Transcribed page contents
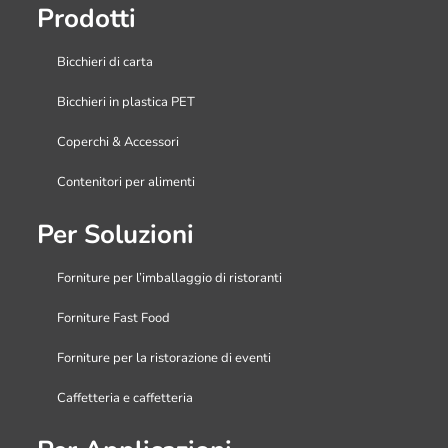
Prodotti
Bicchieri di carta
Bicchieri in plastica PET
Coperchi & Accessori
Contenitori per alimenti
Per Soluzioni
Forniture per l’imballaggio di ristoranti
Forniture Fast Food
Forniture per la ristorazione di eventi
Caffetteria e caffetteria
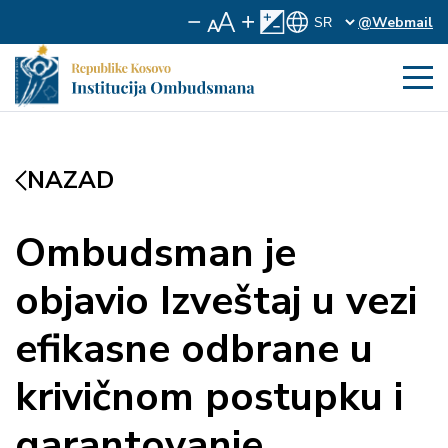
@Webmail
NAZAD
Ombudsman je
objavio Izveštaj u vezi
efikasne odbrane u
krivičnom postupku i
garantovanje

## Exercise instructions
Omit the pictures, and please restate word for word the lines running from the line with "Per Soluzioni" to the end of the entries.

## Result for this exercise
Per Soluzioni
Forniture per l’imballaggio di ristoranti
Forniture Fast Food
Forniture per la ristorazione di eventi
Caffetteria e caffetteria
@Webmail
NAZAD
Ombudsman je
objavio Izveštaj u vezi
efikasne odbrane u
krivičnom postupku i
garantovanje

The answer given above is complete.